**WORK TASK:**
In the listing below, find the line containing "micrograph exhibits staining" and the line containing "cytoplasmic/membranous protein expression". Repeat exactly those two lines and every line between them.

**DATA EXCERPTS:**
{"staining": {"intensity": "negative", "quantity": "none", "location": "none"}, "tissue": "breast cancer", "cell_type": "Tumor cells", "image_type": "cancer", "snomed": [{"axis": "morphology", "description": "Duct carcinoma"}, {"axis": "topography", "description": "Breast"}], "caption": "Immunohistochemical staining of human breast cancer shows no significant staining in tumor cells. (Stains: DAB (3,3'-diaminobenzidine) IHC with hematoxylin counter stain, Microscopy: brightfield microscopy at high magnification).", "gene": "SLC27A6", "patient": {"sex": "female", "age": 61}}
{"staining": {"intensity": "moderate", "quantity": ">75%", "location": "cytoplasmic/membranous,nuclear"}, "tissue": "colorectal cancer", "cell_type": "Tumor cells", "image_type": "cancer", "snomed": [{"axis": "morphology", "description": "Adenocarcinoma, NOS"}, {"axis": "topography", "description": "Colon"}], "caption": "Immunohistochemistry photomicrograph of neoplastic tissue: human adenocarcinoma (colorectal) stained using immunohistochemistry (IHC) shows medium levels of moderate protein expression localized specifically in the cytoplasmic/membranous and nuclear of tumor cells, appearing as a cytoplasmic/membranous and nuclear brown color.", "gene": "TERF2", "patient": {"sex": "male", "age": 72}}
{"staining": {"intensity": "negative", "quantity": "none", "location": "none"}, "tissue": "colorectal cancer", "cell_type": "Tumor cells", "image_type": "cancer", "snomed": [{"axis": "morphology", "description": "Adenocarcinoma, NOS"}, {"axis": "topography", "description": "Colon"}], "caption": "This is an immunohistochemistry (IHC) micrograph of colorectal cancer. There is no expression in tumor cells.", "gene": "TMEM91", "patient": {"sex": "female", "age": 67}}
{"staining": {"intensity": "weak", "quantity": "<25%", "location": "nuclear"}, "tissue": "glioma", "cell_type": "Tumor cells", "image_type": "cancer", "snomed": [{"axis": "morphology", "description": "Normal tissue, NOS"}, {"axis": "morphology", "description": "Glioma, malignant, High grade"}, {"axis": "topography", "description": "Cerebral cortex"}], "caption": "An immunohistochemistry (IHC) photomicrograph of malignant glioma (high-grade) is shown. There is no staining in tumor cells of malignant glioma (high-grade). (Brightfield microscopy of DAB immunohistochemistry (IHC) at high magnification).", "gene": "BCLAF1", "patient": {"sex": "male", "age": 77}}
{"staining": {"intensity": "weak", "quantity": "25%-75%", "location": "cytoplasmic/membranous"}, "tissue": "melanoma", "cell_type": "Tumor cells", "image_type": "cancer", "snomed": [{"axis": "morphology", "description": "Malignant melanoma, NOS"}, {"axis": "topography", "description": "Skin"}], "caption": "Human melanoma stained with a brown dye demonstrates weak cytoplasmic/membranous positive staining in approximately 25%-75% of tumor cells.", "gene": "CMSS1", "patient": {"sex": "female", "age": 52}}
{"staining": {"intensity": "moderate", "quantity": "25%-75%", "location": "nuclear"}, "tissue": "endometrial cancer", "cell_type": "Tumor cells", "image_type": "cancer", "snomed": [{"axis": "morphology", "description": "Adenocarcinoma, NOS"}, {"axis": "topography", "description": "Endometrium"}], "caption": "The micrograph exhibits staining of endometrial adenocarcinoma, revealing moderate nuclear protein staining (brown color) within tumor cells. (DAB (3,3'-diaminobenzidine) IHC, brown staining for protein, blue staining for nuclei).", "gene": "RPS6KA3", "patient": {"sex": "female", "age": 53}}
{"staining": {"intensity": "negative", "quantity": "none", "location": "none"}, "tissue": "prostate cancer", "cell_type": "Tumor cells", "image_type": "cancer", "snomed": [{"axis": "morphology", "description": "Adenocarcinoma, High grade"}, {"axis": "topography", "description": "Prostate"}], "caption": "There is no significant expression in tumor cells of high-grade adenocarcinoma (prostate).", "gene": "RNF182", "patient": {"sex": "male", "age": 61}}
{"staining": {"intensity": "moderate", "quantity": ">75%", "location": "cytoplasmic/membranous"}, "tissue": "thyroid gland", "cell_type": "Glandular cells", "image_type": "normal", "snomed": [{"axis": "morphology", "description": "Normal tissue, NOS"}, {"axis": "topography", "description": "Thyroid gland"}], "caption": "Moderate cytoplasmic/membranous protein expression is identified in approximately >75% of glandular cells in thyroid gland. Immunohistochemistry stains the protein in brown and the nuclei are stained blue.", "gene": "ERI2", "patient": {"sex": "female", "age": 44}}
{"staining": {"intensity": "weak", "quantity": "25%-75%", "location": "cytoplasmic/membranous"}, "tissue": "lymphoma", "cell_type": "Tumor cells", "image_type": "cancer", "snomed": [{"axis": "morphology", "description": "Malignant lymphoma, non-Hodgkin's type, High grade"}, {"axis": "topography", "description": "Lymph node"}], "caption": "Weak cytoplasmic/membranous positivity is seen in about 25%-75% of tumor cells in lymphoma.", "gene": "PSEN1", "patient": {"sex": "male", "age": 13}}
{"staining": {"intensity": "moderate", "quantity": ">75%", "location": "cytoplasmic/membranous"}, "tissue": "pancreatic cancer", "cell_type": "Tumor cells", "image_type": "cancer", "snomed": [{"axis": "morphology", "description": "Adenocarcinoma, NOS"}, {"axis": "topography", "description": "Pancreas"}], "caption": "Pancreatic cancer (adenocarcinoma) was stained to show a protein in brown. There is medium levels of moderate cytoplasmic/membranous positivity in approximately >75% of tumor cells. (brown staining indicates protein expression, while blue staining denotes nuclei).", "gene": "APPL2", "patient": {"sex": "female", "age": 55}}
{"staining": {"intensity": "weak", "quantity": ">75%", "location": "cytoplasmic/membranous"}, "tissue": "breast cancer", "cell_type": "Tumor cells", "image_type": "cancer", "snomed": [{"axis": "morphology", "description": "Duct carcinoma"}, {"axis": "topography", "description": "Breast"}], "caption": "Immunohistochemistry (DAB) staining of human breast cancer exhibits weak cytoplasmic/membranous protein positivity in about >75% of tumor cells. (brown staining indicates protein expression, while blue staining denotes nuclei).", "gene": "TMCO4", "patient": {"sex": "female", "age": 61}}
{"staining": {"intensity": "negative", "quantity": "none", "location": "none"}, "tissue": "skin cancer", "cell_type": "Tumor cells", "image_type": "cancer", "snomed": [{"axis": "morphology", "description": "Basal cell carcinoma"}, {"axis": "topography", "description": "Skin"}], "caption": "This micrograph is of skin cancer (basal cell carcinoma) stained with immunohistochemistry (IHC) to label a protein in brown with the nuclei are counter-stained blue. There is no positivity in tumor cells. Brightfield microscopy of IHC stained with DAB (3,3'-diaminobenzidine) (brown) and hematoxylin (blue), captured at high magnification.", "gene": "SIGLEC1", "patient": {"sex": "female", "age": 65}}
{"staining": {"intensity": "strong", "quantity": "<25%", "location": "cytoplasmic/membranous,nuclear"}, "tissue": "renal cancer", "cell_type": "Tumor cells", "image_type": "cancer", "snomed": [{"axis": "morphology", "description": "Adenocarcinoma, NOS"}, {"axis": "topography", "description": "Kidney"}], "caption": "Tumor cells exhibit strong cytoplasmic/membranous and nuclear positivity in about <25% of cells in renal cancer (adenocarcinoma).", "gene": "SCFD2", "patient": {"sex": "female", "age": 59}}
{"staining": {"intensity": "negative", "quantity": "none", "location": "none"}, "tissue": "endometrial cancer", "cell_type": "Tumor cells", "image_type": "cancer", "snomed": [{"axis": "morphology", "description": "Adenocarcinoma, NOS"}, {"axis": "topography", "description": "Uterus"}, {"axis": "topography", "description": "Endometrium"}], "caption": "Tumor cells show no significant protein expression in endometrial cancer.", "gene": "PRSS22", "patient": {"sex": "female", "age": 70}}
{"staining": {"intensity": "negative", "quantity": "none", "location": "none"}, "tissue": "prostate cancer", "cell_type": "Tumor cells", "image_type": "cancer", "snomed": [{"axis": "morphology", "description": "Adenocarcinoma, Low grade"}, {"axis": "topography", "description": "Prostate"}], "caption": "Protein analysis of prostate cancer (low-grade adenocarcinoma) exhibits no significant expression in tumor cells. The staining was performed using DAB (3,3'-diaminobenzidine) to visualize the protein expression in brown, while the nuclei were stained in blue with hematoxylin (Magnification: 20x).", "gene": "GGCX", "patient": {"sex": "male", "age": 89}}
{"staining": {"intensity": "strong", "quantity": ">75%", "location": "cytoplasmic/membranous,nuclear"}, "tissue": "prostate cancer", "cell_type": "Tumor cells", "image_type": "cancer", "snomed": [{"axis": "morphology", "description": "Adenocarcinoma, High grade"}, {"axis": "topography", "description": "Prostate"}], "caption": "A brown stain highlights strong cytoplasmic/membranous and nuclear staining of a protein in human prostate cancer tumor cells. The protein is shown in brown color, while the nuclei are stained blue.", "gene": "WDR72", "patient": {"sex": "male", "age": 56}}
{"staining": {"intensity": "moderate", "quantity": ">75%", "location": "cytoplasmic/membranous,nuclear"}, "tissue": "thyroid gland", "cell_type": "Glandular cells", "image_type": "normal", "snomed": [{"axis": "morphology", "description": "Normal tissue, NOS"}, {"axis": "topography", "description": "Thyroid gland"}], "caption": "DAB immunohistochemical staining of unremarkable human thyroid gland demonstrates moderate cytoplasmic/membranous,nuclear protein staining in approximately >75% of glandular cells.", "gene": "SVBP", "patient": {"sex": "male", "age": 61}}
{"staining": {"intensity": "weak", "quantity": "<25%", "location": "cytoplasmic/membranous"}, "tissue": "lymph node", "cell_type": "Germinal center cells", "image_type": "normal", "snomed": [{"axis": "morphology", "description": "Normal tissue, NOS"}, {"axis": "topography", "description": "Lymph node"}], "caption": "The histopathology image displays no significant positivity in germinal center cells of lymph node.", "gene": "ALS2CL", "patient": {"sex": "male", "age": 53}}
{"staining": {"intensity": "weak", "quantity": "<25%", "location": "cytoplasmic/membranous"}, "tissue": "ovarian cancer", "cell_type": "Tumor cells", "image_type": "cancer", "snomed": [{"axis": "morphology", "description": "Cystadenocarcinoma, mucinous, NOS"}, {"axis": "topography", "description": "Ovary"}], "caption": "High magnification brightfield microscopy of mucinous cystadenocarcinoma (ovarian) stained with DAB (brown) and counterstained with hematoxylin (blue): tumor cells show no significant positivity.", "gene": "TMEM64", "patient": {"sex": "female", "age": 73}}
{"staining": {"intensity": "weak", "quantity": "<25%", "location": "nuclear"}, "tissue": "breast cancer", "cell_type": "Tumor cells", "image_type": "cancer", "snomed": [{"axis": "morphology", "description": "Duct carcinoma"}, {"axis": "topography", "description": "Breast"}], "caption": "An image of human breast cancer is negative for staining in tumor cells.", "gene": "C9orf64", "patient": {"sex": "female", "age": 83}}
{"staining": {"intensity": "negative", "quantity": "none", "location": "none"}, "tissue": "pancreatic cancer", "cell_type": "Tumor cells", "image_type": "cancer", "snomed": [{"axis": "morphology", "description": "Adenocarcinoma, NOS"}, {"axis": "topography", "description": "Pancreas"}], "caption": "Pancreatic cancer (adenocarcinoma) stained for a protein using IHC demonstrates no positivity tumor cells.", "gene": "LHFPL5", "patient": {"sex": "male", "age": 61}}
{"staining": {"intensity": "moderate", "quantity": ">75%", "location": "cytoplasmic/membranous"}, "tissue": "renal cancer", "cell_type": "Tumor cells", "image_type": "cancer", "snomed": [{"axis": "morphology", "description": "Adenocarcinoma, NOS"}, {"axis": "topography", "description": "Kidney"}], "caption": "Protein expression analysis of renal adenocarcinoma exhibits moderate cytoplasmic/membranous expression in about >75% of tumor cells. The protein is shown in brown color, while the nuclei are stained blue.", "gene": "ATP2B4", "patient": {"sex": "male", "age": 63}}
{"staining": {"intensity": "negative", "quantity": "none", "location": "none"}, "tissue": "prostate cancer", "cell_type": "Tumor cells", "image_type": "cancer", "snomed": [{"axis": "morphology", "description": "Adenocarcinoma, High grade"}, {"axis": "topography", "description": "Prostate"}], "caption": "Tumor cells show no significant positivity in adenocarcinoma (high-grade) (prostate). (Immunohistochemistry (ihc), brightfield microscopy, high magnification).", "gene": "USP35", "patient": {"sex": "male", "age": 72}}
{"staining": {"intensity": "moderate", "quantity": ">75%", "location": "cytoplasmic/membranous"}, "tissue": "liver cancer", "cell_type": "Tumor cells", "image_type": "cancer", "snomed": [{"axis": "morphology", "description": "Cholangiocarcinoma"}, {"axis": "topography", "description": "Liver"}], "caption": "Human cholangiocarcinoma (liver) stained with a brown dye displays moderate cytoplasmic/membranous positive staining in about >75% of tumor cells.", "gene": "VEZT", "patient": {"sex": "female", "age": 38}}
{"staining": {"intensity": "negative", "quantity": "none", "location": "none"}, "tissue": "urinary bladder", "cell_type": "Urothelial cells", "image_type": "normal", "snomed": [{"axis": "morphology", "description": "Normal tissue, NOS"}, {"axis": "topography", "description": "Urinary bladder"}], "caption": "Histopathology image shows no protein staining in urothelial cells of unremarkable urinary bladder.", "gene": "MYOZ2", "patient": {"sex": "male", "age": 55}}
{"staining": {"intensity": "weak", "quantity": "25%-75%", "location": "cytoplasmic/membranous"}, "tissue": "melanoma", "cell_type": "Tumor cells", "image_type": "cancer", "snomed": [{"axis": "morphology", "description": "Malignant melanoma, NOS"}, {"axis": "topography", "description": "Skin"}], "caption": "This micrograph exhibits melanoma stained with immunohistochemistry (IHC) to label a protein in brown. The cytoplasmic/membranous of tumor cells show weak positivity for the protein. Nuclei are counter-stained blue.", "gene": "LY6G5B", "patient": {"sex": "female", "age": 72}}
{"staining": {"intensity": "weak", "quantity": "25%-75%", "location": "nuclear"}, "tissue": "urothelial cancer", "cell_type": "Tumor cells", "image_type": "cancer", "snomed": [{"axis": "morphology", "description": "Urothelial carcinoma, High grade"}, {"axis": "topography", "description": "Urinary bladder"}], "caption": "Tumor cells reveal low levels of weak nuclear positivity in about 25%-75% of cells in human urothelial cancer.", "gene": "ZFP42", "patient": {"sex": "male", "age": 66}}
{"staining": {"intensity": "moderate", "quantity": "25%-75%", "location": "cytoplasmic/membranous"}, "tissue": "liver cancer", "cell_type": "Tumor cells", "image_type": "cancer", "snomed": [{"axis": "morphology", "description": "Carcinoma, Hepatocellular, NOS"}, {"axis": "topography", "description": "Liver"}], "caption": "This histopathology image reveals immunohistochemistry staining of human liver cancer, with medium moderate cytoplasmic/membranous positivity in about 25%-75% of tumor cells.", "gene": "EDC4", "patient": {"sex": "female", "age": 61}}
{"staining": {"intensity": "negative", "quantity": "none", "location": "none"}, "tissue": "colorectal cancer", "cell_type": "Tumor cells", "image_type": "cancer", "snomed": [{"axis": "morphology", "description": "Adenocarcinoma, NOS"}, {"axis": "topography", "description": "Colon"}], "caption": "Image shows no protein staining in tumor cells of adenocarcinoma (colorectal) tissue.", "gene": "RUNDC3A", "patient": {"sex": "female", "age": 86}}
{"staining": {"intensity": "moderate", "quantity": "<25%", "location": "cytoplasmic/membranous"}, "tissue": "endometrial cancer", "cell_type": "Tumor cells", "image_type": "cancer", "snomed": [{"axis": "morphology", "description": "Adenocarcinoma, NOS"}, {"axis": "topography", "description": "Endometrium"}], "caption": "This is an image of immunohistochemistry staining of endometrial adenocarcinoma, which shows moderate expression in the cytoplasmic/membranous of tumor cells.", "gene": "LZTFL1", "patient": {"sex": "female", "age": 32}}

**OUTPUT:**
{"staining": {"intensity": "moderate", "quantity": "25%-75%", "location": "nuclear"}, "tissue": "endometrial cancer", "cell_type": "Tumor cells", "image_type": "cancer", "snomed": [{"axis": "morphology", "description": "Adenocarcinoma, NOS"}, {"axis": "topography", "description": "Endometrium"}], "caption": "The micrograph exhibits staining of endometrial adenocarcinoma, revealing moderate nuclear protein staining (brown color) within tumor cells. (DAB (3,3'-diaminobenzidine) IHC, brown staining for protein, blue staining for nuclei).", "gene": "RPS6KA3", "patient": {"sex": "female", "age": 53}}
{"staining": {"intensity": "negative", "quantity": "none", "location": "none"}, "tissue": "prostate cancer", "cell_type": "Tumor cells", "image_type": "cancer", "snomed": [{"axis": "morphology", "description": "Adenocarcinoma, High grade"}, {"axis": "topography", "description": "Prostate"}], "caption": "There is no significant expression in tumor cells of high-grade adenocarcinoma (prostate).", "gene": "RNF182", "patient": {"sex": "male", "age": 61}}
{"staining": {"intensity": "moderate", "quantity": ">75%", "location": "cytoplasmic/membranous"}, "tissue": "thyroid gland", "cell_type": "Glandular cells", "image_type": "normal", "snomed": [{"axis": "morphology", "description": "Normal tissue, NOS"}, {"axis": "topography", "description": "Thyroid gland"}], "caption": "Moderate cytoplasmic/membranous protein expression is identified in approximately >75% of glandular cells in thyroid gland. Immunohistochemistry stains the protein in brown and the nuclei are stained blue.", "gene": "ERI2", "patient": {"sex": "female", "age": 44}}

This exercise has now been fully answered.